*** Material provided Section Begins ***
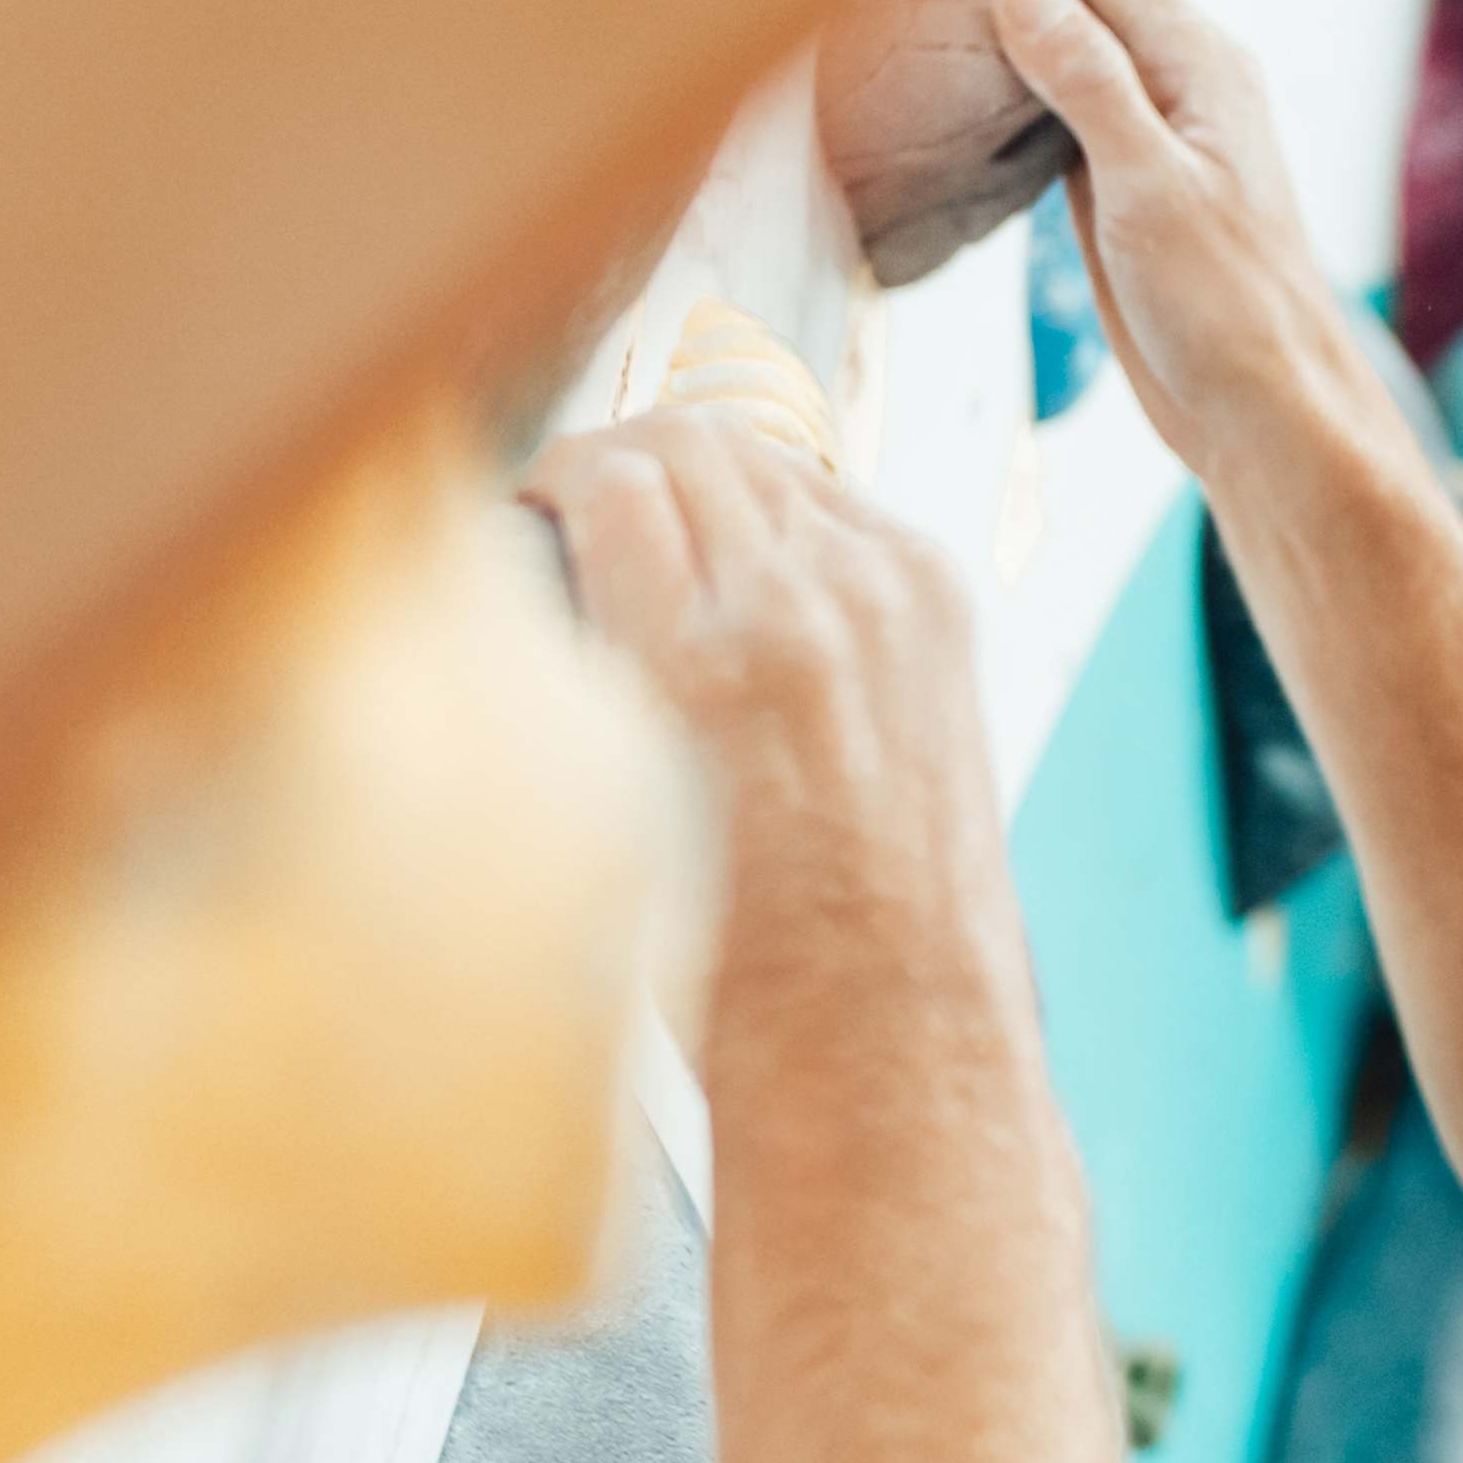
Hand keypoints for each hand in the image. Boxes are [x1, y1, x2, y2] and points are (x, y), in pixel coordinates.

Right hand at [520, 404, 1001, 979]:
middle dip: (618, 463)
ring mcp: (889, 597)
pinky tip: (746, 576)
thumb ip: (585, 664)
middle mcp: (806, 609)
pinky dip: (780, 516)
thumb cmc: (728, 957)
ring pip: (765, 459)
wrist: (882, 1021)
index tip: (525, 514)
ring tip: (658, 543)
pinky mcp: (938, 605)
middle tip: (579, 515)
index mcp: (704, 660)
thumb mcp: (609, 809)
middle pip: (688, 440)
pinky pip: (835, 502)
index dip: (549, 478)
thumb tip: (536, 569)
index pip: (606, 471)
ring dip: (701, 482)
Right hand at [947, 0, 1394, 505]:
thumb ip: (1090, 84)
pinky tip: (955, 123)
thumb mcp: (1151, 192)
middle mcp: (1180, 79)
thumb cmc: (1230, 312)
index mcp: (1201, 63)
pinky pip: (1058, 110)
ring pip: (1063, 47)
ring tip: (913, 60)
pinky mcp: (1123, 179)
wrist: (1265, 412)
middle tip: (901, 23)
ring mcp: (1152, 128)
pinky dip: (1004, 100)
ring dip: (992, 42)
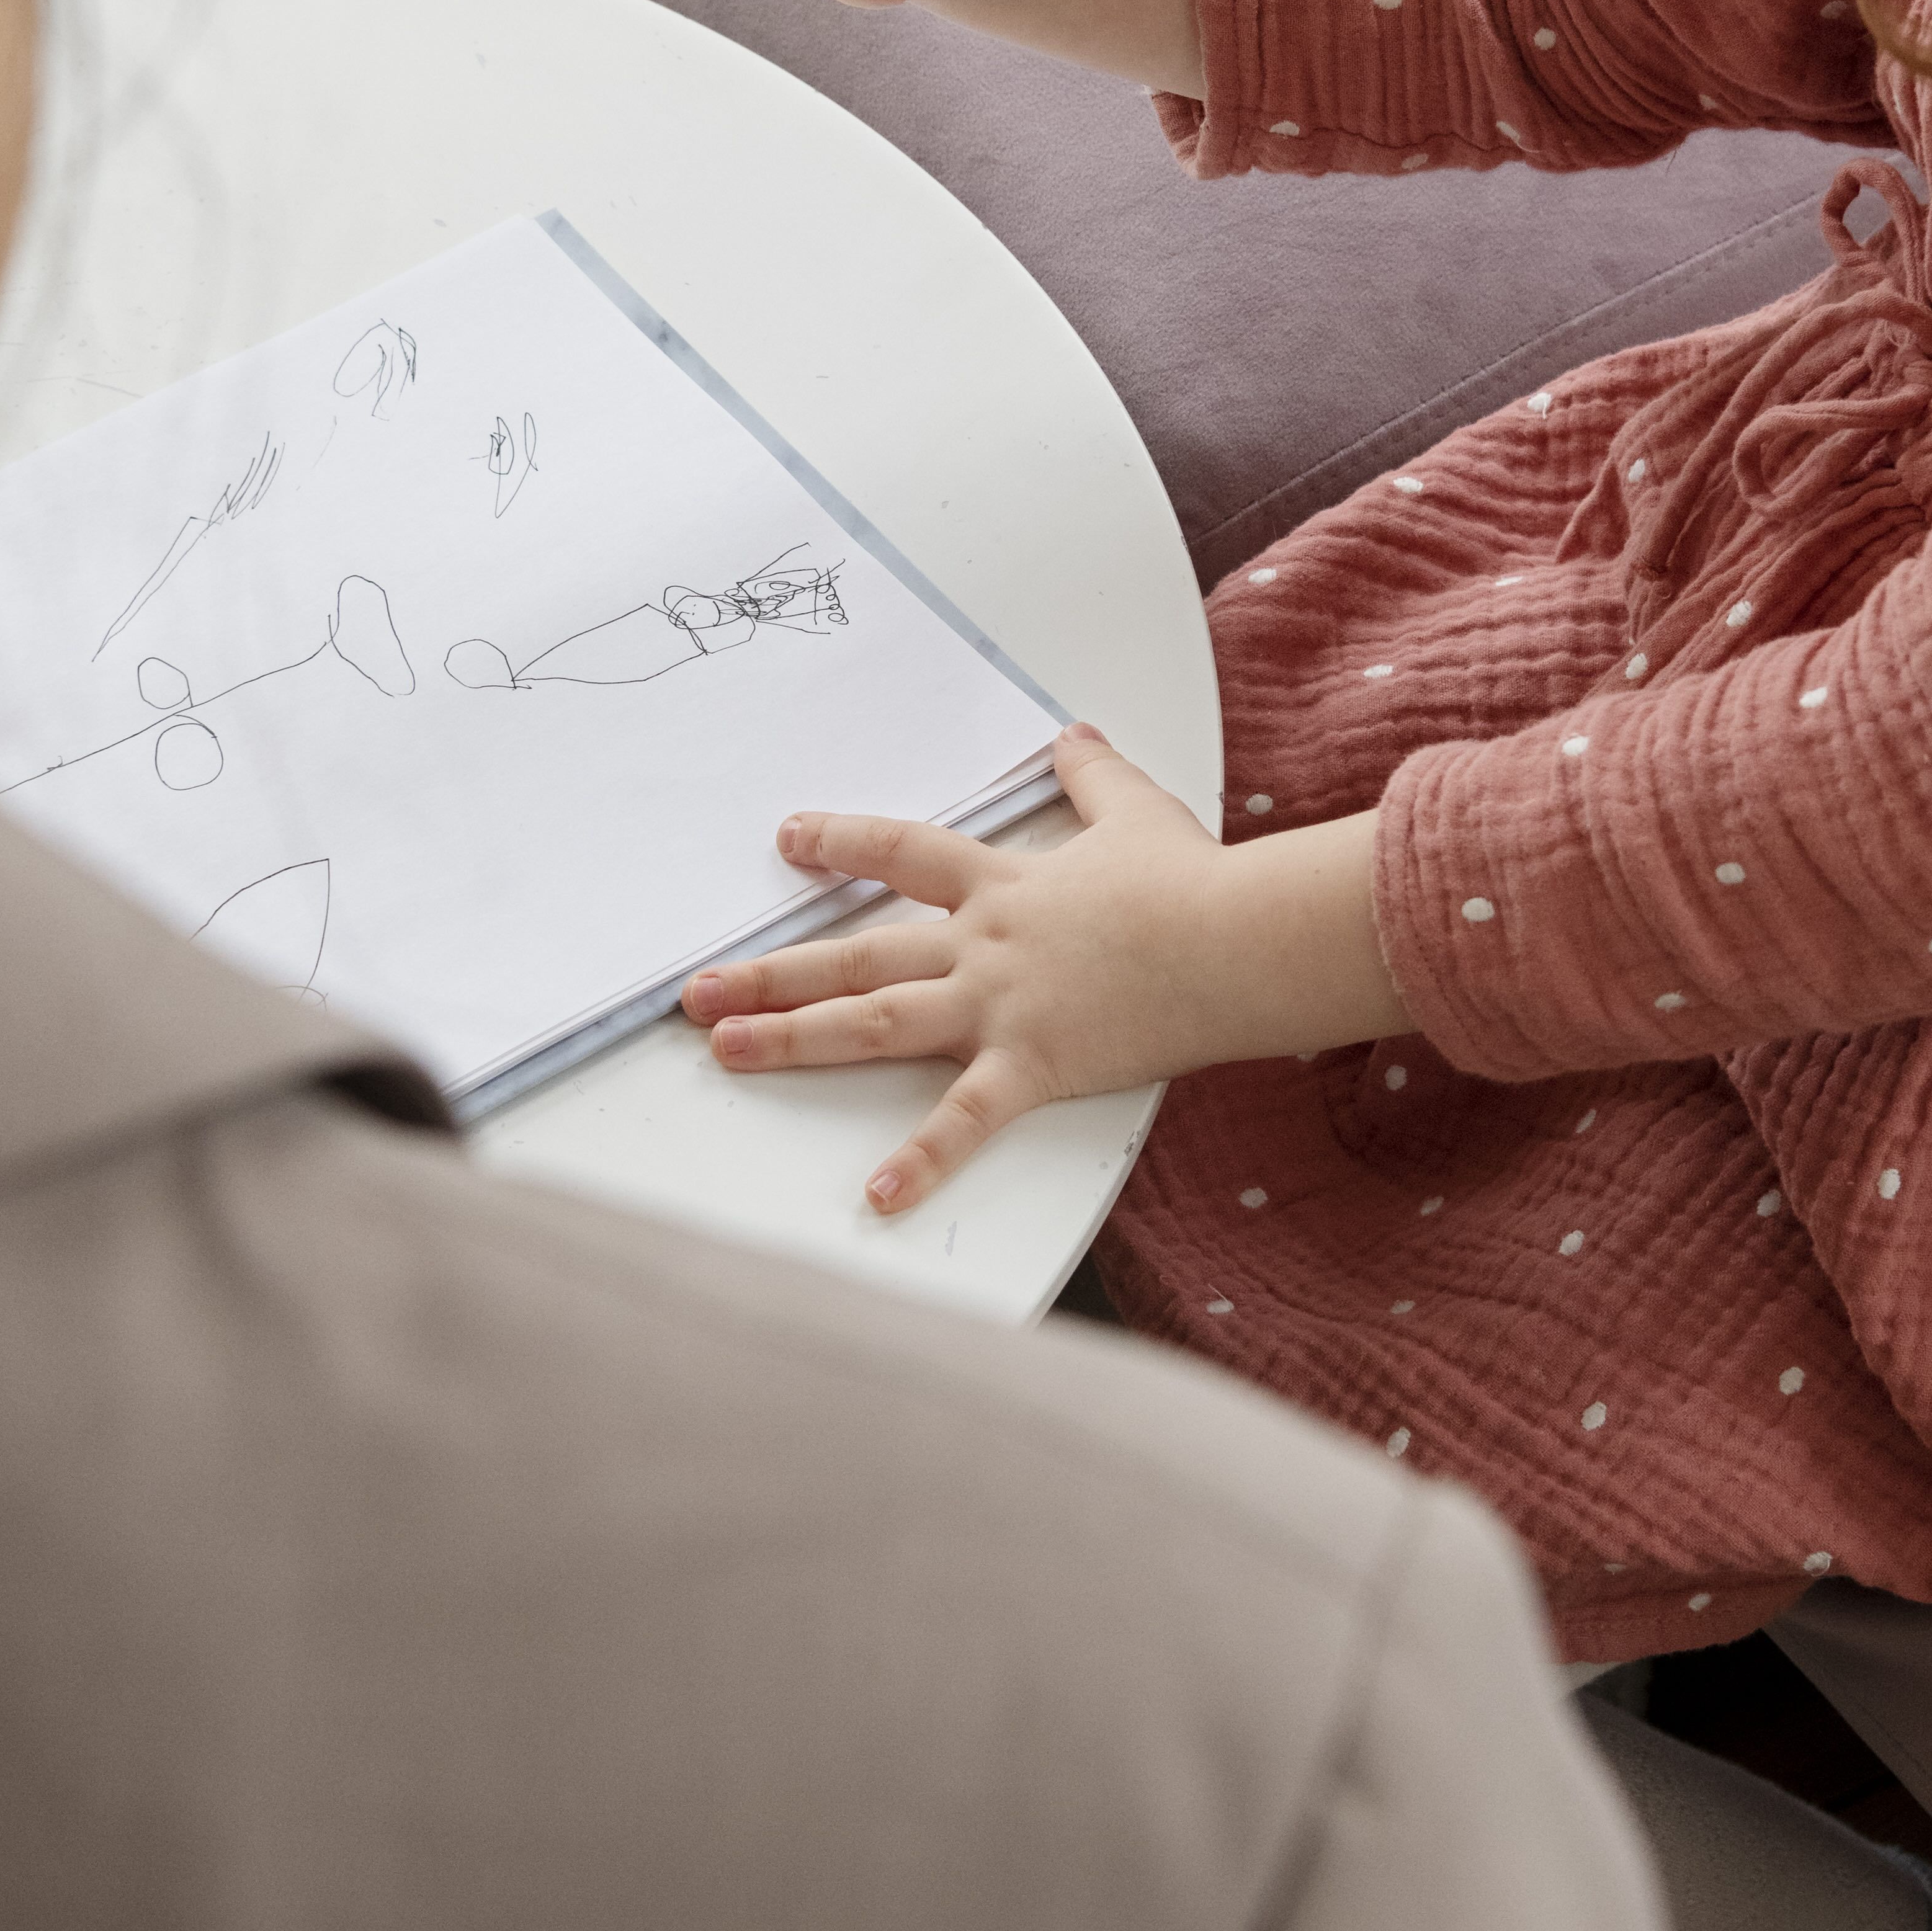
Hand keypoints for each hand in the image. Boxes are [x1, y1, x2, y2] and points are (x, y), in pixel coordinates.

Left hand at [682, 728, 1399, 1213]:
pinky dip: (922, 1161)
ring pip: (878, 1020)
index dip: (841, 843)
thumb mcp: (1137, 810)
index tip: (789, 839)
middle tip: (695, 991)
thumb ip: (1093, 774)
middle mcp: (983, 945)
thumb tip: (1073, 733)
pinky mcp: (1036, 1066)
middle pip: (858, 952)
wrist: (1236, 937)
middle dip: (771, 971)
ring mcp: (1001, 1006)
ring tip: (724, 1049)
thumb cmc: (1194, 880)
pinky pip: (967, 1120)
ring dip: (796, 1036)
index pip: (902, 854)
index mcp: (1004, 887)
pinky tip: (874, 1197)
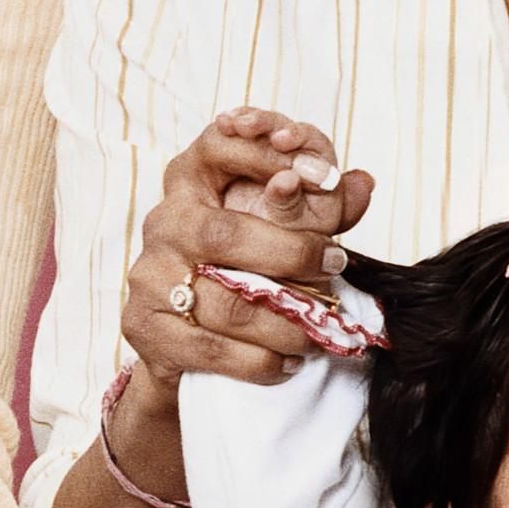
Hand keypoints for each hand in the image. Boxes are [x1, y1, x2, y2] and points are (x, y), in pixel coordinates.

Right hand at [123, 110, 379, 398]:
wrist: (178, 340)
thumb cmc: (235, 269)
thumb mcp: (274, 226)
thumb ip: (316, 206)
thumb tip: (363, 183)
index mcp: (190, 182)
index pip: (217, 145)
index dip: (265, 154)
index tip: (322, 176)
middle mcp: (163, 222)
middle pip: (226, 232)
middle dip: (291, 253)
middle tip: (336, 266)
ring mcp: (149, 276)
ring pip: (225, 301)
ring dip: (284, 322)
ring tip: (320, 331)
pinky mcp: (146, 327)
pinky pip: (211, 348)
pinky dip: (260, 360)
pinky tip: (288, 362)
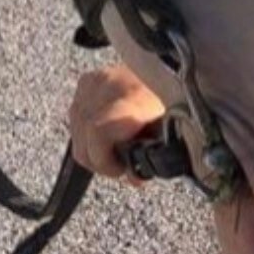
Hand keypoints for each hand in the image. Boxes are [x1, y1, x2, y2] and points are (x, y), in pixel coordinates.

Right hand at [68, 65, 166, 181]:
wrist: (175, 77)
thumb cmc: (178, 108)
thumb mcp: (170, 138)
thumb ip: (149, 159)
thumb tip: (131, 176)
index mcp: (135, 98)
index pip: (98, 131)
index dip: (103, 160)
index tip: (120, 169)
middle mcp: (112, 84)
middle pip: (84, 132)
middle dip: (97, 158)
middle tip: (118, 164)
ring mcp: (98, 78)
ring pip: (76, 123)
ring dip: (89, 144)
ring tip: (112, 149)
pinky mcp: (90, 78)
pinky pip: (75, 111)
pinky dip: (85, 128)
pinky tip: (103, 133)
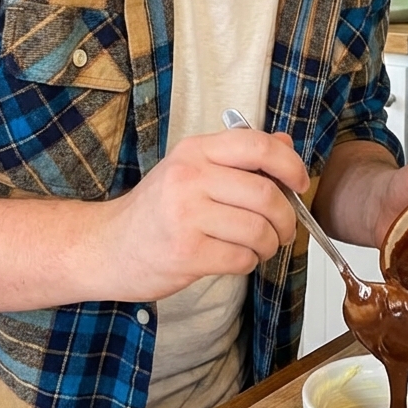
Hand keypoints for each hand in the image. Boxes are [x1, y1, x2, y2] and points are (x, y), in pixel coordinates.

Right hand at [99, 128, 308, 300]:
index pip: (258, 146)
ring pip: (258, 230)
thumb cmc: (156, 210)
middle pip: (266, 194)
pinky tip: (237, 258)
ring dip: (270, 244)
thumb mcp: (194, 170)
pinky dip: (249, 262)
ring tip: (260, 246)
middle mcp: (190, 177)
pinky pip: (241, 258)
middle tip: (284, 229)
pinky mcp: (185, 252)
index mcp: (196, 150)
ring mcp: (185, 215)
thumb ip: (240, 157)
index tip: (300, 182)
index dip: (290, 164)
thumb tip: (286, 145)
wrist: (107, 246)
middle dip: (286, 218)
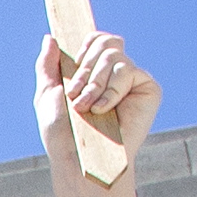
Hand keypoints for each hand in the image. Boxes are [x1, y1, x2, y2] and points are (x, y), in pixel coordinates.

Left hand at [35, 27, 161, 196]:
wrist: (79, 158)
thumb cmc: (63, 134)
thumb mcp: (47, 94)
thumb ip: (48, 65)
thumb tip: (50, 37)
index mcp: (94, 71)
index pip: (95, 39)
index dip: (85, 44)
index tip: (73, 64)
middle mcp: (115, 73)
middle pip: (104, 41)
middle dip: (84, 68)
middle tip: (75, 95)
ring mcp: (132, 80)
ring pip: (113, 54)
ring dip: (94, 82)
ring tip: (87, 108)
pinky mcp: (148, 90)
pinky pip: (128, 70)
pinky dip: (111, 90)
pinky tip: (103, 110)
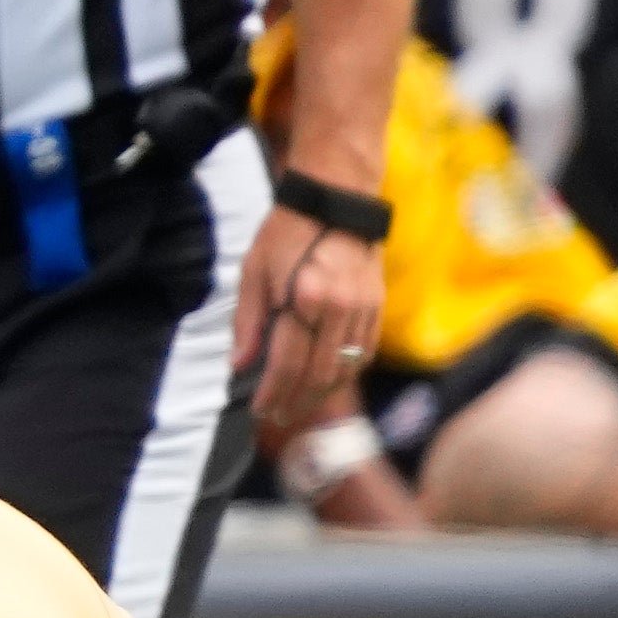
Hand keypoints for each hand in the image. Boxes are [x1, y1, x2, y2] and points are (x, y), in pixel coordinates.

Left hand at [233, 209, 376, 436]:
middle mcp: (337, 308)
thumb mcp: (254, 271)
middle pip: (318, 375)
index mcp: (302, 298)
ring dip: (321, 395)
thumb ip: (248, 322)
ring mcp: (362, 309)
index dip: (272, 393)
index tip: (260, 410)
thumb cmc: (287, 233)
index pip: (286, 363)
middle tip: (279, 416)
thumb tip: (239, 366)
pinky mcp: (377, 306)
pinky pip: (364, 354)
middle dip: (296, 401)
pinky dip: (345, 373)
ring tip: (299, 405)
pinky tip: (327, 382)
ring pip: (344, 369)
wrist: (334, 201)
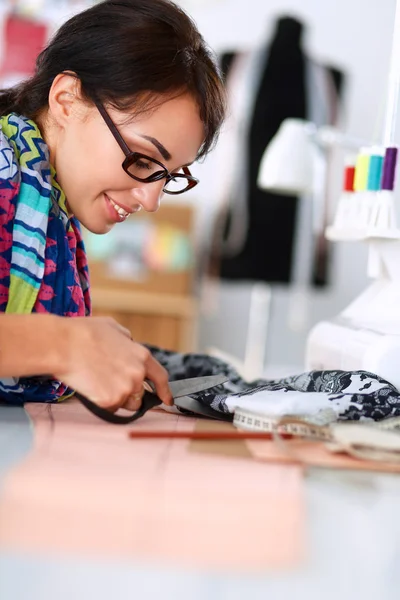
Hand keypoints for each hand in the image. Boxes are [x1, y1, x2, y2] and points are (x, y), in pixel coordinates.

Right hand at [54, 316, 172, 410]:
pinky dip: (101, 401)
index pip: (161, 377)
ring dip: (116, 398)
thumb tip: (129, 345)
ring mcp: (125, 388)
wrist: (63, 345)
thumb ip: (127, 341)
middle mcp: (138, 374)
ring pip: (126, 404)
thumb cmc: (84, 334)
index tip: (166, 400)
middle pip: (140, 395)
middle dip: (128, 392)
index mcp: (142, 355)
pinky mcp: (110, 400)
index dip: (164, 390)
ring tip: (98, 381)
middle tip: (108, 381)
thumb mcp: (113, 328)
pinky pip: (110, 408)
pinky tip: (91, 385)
*** Material provided Section Ends ***
What to do -> Every line of the listing that includes "Left" must be shown.

Solution below ->
Left hand at [682, 728, 1399, 1213]:
Left hand at [35, 27, 161, 196]:
Left hand at [233, 209, 376, 436]:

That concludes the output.